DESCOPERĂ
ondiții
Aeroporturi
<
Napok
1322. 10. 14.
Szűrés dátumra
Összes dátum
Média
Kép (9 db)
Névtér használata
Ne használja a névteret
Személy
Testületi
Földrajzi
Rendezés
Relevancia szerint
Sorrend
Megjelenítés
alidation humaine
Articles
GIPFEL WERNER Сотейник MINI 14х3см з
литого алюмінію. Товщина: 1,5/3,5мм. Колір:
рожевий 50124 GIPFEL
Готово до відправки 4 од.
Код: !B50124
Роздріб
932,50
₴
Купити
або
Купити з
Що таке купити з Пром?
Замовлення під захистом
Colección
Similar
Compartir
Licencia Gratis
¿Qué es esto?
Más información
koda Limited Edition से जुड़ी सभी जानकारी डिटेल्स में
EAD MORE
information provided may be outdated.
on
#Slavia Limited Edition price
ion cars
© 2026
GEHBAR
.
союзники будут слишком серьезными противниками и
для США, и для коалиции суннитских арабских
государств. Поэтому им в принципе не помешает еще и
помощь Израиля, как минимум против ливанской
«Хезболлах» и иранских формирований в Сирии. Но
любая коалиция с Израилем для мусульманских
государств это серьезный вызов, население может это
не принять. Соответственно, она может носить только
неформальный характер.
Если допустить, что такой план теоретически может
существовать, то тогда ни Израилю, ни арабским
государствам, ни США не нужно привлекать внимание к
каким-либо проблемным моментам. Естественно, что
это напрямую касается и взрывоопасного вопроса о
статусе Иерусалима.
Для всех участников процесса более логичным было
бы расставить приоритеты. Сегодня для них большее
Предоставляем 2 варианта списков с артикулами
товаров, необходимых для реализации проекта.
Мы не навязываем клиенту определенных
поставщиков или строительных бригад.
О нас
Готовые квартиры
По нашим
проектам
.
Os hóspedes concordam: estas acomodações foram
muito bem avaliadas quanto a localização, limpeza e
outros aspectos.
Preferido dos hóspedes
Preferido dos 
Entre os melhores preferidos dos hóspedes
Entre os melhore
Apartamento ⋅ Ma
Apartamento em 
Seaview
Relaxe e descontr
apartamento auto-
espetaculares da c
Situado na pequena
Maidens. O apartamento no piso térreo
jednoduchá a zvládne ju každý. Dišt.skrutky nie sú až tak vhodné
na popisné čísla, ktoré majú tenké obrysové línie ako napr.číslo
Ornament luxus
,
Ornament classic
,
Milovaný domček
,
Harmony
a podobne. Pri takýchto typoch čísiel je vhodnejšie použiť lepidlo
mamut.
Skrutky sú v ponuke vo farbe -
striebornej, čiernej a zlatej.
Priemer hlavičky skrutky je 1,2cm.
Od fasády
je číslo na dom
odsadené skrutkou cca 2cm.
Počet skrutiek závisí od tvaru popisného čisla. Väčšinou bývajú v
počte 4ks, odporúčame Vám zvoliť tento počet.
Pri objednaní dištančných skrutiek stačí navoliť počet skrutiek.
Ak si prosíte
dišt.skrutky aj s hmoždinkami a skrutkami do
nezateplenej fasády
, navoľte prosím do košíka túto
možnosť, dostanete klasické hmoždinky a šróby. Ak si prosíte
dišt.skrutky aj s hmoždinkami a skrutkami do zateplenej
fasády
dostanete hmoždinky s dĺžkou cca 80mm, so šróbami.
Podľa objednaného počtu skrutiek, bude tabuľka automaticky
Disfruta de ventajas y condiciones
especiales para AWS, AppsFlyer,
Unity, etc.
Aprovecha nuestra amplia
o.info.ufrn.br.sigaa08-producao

^^^^^^^^^^^^^^^^

Prompt ->
Write the entire listing out again, word for word.

Response for this exercise ->
DESCOPERĂ
ondiții
Aeroporturi
<
Napok
1322. 10. 14.
Szűrés dátumra
Összes dátum
Média
Kép (9 db)
Névtér használata
Ne használja a névteret
Személy
Testületi
Földrajzi
Rendezés
Relevancia szerint
Sorrend
Megjelenítés
alidation humaine
Articles
GIPFEL WERNER Сотейник MINI 14х3см з
литого алюмінію. Товщина: 1,5/3,5мм. Колір:
рожевий 50124 GIPFEL
Готово до відправки 4 од.
Код: !B50124
Роздріб
932,50
₴
Купити
або
Купити з
Що таке купити з Пром?
Замовлення під захистом
Colección
Similar
Compartir
Licencia Gratis
¿Qué es esto?
Más información
koda Limited Edition से जुड़ी सभी जानकारी डिटेल्स में
EAD MORE
information provided may be outdated.
on
#Slavia Limited Edition price
ion cars
© 2026
GEHBAR
.
союзники будут слишком серьезными противниками и
для США, и для коалиции суннитских арабских
государств. Поэтому им в принципе не помешает еще и
помощь Израиля, как минимум против ливанской
«Хезболлах» и иранских формирований в Сирии. Но
любая коалиция с Израилем для мусульманских
государств это серьезный вызов, население может это
не принять. Соответственно, она может носить только
неформальный характер.
Если допустить, что такой план теоретически может
существовать, то тогда ни Израилю, ни арабским
государствам, ни США не нужно привлекать внимание к
каким-либо проблемным моментам. Естественно, что
это напрямую касается и взрывоопасного вопроса о
статусе Иерусалима.
Для всех участников процесса более логичным было
бы расставить приоритеты. Сегодня для них большее
Предоставляем 2 варианта списков с артикулами
товаров, необходимых для реализации проекта.
Мы не навязываем клиенту определенных
поставщиков или строительных бригад.
О нас
Готовые квартиры
По нашим
проектам
.
Os hóspedes concordam: estas acomodações foram
muito bem avaliadas quanto a localização, limpeza e
outros aspectos.
Preferido dos hóspedes
Preferido dos 
Entre os melhores preferidos dos hóspedes
Entre os melhore
Apartamento ⋅ Ma
Apartamento em 
Seaview
Relaxe e descontr
apartamento auto-
espetaculares da c
Situado na pequena
Maidens. O apartamento no piso térreo
jednoduchá a zvládne ju každý. Dišt.skrutky nie sú až tak vhodné
na popisné čísla, ktoré majú tenké obrysové línie ako napr.číslo
Ornament luxus
,
Ornament classic
,
Milovaný domček
,
Harmony
a podobne. Pri takýchto typoch čísiel je vhodnejšie použiť lepidlo
mamut.
Skrutky sú v ponuke vo farbe -
striebornej, čiernej a zlatej.
Priemer hlavičky skrutky je 1,2cm.
Od fasády
je číslo na dom
odsadené skrutkou cca 2cm.
Počet skrutiek závisí od tvaru popisného čisla. Väčšinou bývajú v
počte 4ks, odporúčame Vám zvoliť tento počet.
Pri objednaní dištančných skrutiek stačí navoliť počet skrutiek.
Ak si prosíte
dišt.skrutky aj s hmoždinkami a skrutkami do
nezateplenej fasády
, navoľte prosím do košíka túto
možnosť, dostanete klasické hmoždinky a šróby. Ak si prosíte
dišt.skrutky aj s hmoždinkami a skrutkami do zateplenej
fasády
dostanete hmoždinky s dĺžkou cca 80mm, so šróbami.
Podľa objednaného počtu skrutiek, bude tabuľka automaticky
Disfruta de ventajas y condiciones
especiales para AWS, AppsFlyer,
Unity, etc.
Aprovecha nuestra amplia
o.info.ufrn.br.sigaa08-producao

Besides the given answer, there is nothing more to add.